Já o departamento de comunicação da Ceasa de Santa Catarina a situação é um pouco diferente. O Entreposto catarinense emitiu uma nota, esclarecendo que a Ceasa-SC está criando ações para aumentar o número de orgânicos dentro das unidades, mas por se tratar de um produto de valor agregado um pouco elevado, muitos consumidores ainda não consomem como deveriam. Mesmo com algumas campanhas na TV, jornais, revista, o poder aquisitivo financeiro do brasileiro está cada vez mais achatado e isso impede o crescimento de produtores e consumidores de produtos orgânicos (devidamente certificados). Porém, no ano de 2016, foram comercializadas aproximadamente 320 toneladas de produtos orgânicos (número pequeno). No mercado há apenas um Box e cerca de cinco produtores que trabalham exclusivamente com orgânicos totalmente certificados e fiscalizados. 
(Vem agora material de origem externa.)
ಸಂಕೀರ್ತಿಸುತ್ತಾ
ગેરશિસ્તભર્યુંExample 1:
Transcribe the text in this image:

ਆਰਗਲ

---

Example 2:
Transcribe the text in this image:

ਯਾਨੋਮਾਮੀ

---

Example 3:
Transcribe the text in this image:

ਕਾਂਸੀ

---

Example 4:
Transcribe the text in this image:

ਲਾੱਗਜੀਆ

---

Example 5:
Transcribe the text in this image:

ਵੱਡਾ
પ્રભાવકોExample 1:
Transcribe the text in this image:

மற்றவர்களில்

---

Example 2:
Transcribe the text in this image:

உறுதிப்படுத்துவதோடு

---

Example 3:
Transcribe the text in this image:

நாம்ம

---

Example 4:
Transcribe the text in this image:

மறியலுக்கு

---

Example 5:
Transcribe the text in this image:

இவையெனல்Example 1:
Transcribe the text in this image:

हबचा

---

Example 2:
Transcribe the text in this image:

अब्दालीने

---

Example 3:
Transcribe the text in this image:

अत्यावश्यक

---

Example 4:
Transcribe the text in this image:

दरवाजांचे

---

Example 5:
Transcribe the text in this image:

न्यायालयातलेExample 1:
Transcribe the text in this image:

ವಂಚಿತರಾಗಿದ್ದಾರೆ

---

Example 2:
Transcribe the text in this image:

No maior mercado atacadista da América Latina e o terceiro maior do mundo, a CEAGESP - Companhia de Entrepostos e Armazéns Gerais de São Paulo, apenas duas empresas que atuam com este tipo de produto. Para o permissionário João Clodoaldo, os comerciantes do Entreposto paulista, ainda não trabalham com os alimentos sem defensivos, por causa da falta de produção.“Para mim, a maior dificuldade seria a oferta do produto. Se caso, o meu cliente precisasse do produto orgânico, eu poderia ter hoje, mas amanhã já não teria mais, porque a oferta é bem pouca. Por isso, aqui no Mercado se concentrou-se em dois ou três distribuidores de orgânicos”, explica Clodoaldo.   
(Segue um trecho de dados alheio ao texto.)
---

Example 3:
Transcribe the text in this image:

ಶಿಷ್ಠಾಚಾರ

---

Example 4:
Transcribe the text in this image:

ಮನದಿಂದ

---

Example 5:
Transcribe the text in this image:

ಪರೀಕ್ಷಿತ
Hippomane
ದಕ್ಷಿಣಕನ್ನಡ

Entretanto, há muito tempo, outras empresas já tentaram comercializar esse tipo de alimento na Ceasa de São Paulo, porém sem sucesso. “Aqui teve, há uns 10 anos atrás, no pavilhão, uma cooperativa de produtos orgânicos e não foi para frente. Juntou vários produtores, começaram a comercializar vários alimentos orgânicos, mas não deu certo”, lembra o permissionário Ênio Kiyohara.  Outro detalhe mencionado pelo Ênio é a durabilidade do produto. “Hoje, o alimento orgânico, ele dura, em média, uns dois ou três dias. Então, o consumidor não vai ao mercado dois ou três dias comprar em pequenas quantidades para consumir naquele dia ou no dia seguinte. O cliente faz uma compra semanal ou duas vezes na semana, no máximo” ressalta. 
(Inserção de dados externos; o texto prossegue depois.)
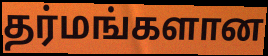
தர்மங்களான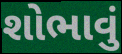
શોભાવું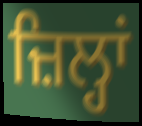
ਜ਼ਿਲ੍ਹਾਂ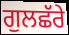
ਗੁਲਛੱਰੇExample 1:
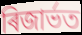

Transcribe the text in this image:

ৰিজাৰ্ভত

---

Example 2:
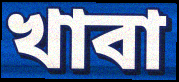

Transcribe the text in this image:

খাবা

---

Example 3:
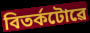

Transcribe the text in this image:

বিতৰ্কটোৱে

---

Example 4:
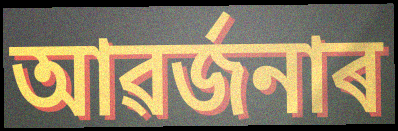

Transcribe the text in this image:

A Empresa Terra Frutas Orgânicas produzem frutas orgânicas há mais de 10 anos. A região produtora fica em Bebedouro, cidade interior de São Paulo, com frotas próprias, o estabelecimento comercializa o produto para o Brasil todo. Para a proprietária Luciana Aparecida Dias da Silveira Carbone, a maior dificuldade é o que leva a continuar. ”Aqui é um grande desafio, mas estar aqui temos a possibilidade de comercializar para o país inteiro. As principais distribuidoras especializadas de hortifrúti estão aqui dentro. E temos também, a oportunidade de atuarmos fora do mudo da CEAGESP, já que participamos de muitas feiras”, explica Luciana.